I have been taking a couple of hours each weekend to learn F#. To maintain motivation, I decided to purchase a Lego Mindstorm and use F# to send it instructions. A Lego Mindstorm is a Lego kit for building robots that can receive instructions programmatically. In this article I will provide an overview of what I did to harness F# to power a Lego Mindstorm.

Steps

Precondition: Lego Mindstorm has been acquired and assembled.

  1. Review the first ten minutes of the Lego Mindstorm .NET API by Brian Peek.
  2. The video provides an introduction on how to get started using the .NET API.
  3. Create an F# console solution: FnLegos.sln

Building the Core library

  1. Add a new F# project to your solution and call it Core.
  2. Download the Lego.Ev3 package on Nuget for the Core project.
  3. Add file Arguments.fs to the Core project.
  4. Implement Arguments.fs to reflect the following:
module Arguments

open Lego.Ev3.Core
 
let volume = 100
let frequency = uint16 3000
let duration = uint16 1000
let power = 100
let motors = OutputPort.B ||| OutputPort.C
let breakEnabled = false
  1. Add file Commands.fs to the Core project.

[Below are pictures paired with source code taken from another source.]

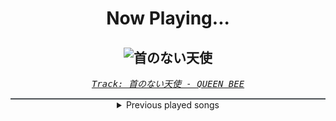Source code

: <div align="center"> 
<h1>Now Playing...</h1>

![首のない天使](https://i.scdn.co/image/ab67616d00001e02f02dad4a2ffd8f618c23b173)
--
_<samp><a href="https://open.spotify.com/track/30wvREMOlejtoaW2pBzuUo">Track: 首のない天使 - QUEEN BEE</a></samp>_

<div style="border: 1px #4B5054 solid"></div>
<details>
  <summary>
    Previous played songs
  </summary>
  <table>
    <thead>
      <tr>
        <th>
          Artist
        </th>
        <th>
          Song
        </th>
        <th>
          Link
        </th>
      </tr>
    </thead>
    <tbody>
      <tr><td>QUEEN BEE</td><td>首のない天使</td><td><a href="https://open.spotify.com/track/30wvREMOlejtoaW2pBzuUo">https://open.spotify.com/track/30wvREMOlejtoaW2pBzuUo</a></td></tr><tr><td>The Plot In You</td><td>Don’t Look Away</td><td><a href="https://open.spotify.com/track/0vEp4LmvDQNcc8MGOHno6Q">https://open.spotify.com/track/0vEp4LmvDQNcc8MGOHno6Q</a></td></tr><tr><td>The Plot In You</td><td>Closure</td><td><a href="https://open.spotify.com/track/5GlNumzU4eBJiLlyPx8uWg">https://open.spotify.com/track/5GlNumzU4eBJiLlyPx8uWg</a></td></tr><tr><td>The Birthday</td><td>サイダー</td><td><a href="https://open.spotify.com/track/1DXCe9HX5L4SjhhRQ8nmlZ">https://open.spotify.com/track/1DXCe9HX5L4SjhhRQ8nmlZ</a></td></tr><tr><td>polly</td><td>Lily</td><td><a href="https://open.spotify.com/track/66sSLulLtyGjwt33C4XE2n">https://open.spotify.com/track/66sSLulLtyGjwt33C4XE2n</a></td></tr><tr><td>coldrain</td><td>From Today</td><td><a href="https://open.spotify.com/track/7qLbPd5yhm0Vne45PXPabV">https://open.spotify.com/track/7qLbPd5yhm0Vne45PXPabV</a></td></tr><tr><td>ZUTOMAYO</td><td>あいつら全員同窓会</td><td><a href="https://open.spotify.com/track/2VIK6jaaKghS4QPHr6sAkv">https://open.spotify.com/track/2VIK6jaaKghS4QPHr6sAkv</a></td></tr><tr><td>QUEEN BEE</td><td>首のない天使</td><td><a href="https://open.spotify.com/track/30wvREMOlejtoaW2pBzuUo">https://open.spotify.com/track/30wvREMOlejtoaW2pBzuUo</a></td></tr><tr><td>Crossfaith</td><td>L.A.M.N</td><td><a href="https://open.spotify.com/track/4JB5JFEUeVv4Z7FGZ1fm2k">https://open.spotify.com/track/4JB5JFEUeVv4Z7FGZ1fm2k</a></td></tr><tr><td>FZMZ</td><td>BROKEN GAMES</td><td><a href="https://open.spotify.com/track/77OLrw9sVVNHxnceM9q1i5">https://open.spotify.com/track/77OLrw9sVVNHxnceM9q1i5</a></td></tr><tr><td>ONE OK ROCK</td><td>Make It Out Alive</td><td><a href="https://open.spotify.com/track/4WVJeRP6hjMMBkmWsV4TtF">https://open.spotify.com/track/4WVJeRP6hjMMBkmWsV4TtF</a></td></tr><tr><td>DIR EN GREY</td><td>The Devil In Me</td><td><a href="https://open.spotify.com/track/57prMTCyOqhfOs042UrRf2">https://open.spotify.com/track/57prMTCyOqhfOs042UrRf2</a></td></tr><tr><td>BAND-MAID</td><td>Unleash!!!!!</td><td><a href="https://open.spotify.com/track/5Ti8I2TZIE0CM625nT9e0H">https://open.spotify.com/track/5Ti8I2TZIE0CM625nT9e0H</a></td></tr><tr><td>Fear, and Loathing in Las Vegas</td><td>Dive in Your Faith</td><td><a href="https://open.spotify.com/track/0pzu9pwttcFnbx822XA9xx">https://open.spotify.com/track/0pzu9pwttcFnbx822XA9xx</a></td></tr><tr><td>THE BACK HORN</td><td>コバルトブルー</td><td><a href="https://open.spotify.com/track/48kgW2worhXNFJJ2KN9yEr">https://open.spotify.com/track/48kgW2worhXNFJJ2KN9yEr</a></td></tr><tr><td>THE BACK HORN</td><td>コバルトブルー</td><td><a href="https://open.spotify.com/track/48kgW2worhXNFJJ2KN9yEr">https://open.spotify.com/track/48kgW2worhXNFJJ2KN9yEr</a></td></tr><tr><td>SiM</td><td>DO THE DANCE</td><td><a href="https://open.spotify.com/track/1dyxnU4Me5DETPSXkNpaDl">https://open.spotify.com/track/1dyxnU4Me5DETPSXkNpaDl</a></td></tr><tr><td>ONE OK ROCK</td><td>Renegades</td><td><a href="https://open.spotify.com/track/5o26lUmCY1740Unf5hkTik">https://open.spotify.com/track/5o26lUmCY1740Unf5hkTik</a></td></tr><tr><td>ONE OK ROCK</td><td>Save Yourself</td><td><a href="https://open.spotify.com/track/5D5fiDX8MhK3lfHJmZZmpt">https://open.spotify.com/track/5D5fiDX8MhK3lfHJmZZmpt</a></td></tr><tr><td>ONE OK ROCK</td><td>Make It Out Alive</td><td><a href="https://open.spotify.com/track/4WVJeRP6hjMMBkmWsV4TtF">https://open.spotify.com/track/4WVJeRP6hjMMBkmWsV4TtF</a></td></tr>
    </tbody>
  </table>
</details>

</div>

Implement Commands.fs to reflect the following:

module LegoCommands
 
open Lego.Ev3.Core
open Lego.Ev3.Desktop
open System.Threading.Tasks
open Arguments
 
let awaitTask (task: Task) = task |> Async.AwaitIAsyncResult
                                  |> Async.Ignore
let connectAsync (brick:Brick) = async {
    do! brick.ConnectAsync() |> awaitTask }
 
let moveAsync (brick:Brick) = async {
    do! brick.DirectCommand.TurnMotorAtPowerForTimeAsync(motors, power, uint32 duration, breakEnabled) |> awaitTask }
 
let speakAsync (brick:Brick) = async {
    do! brick.DirectCommand.PlayToneAsync(volume, frequency, duration) |> awaitTask }

 

Building the Client Executable

  1. Download the Lego.Ev3 package on Nuget for the (FnLegos) console project.
  2. In (FnLegos) console, add a reference to the Core project that was recently created.
  3. Update Program.fs file to reflect the following:
module LegoCommands
 
open Lego.Ev3.Core
open Lego.Ev3.Desktop
open System.Threading.Tasks
open Arguments
 
let awaitTask (task: Task) = task |> Async.AwaitIAsyncResult
                                  |> Async.Ignore
let connectAsync (brick:Brick) = async {
    do! brick.ConnectAsync() |> awaitTask }
 
let moveAsync (brick:Brick) = async {
    do! brick.DirectCommand.TurnMotorAtPowerForTimeAsync(motors, power, uint32 duration, breakEnabled) |> awaitTask }
 
let speakAsync (brick:Brick) = async {
    do! brick.DirectCommand.PlayToneAsync(volume, frequency, duration) |> awaitTask }

Integration

Integration is fairly simple. We just need to ensure that the firmware is up to date and that we establish communications between our F# program and the Mindstorm.

Firmware

As detailed in the Lego Mindstorm .NET API video, you need to download any necessary firmware that’s available.

Communications

I had issues using the Bluetooth. So instead I just connected the Lego Mindstorm to my computer via USB.

Running the application

  1. Ensure that the console project (i.e. FnLegos) is set as the startup project.
  2. Run the program.
  3. Observe the robot is ALIVE!!!!

Conclusion

In conclusion, I provided an overview of what I did to harness F# to power a Lego Mindstorm.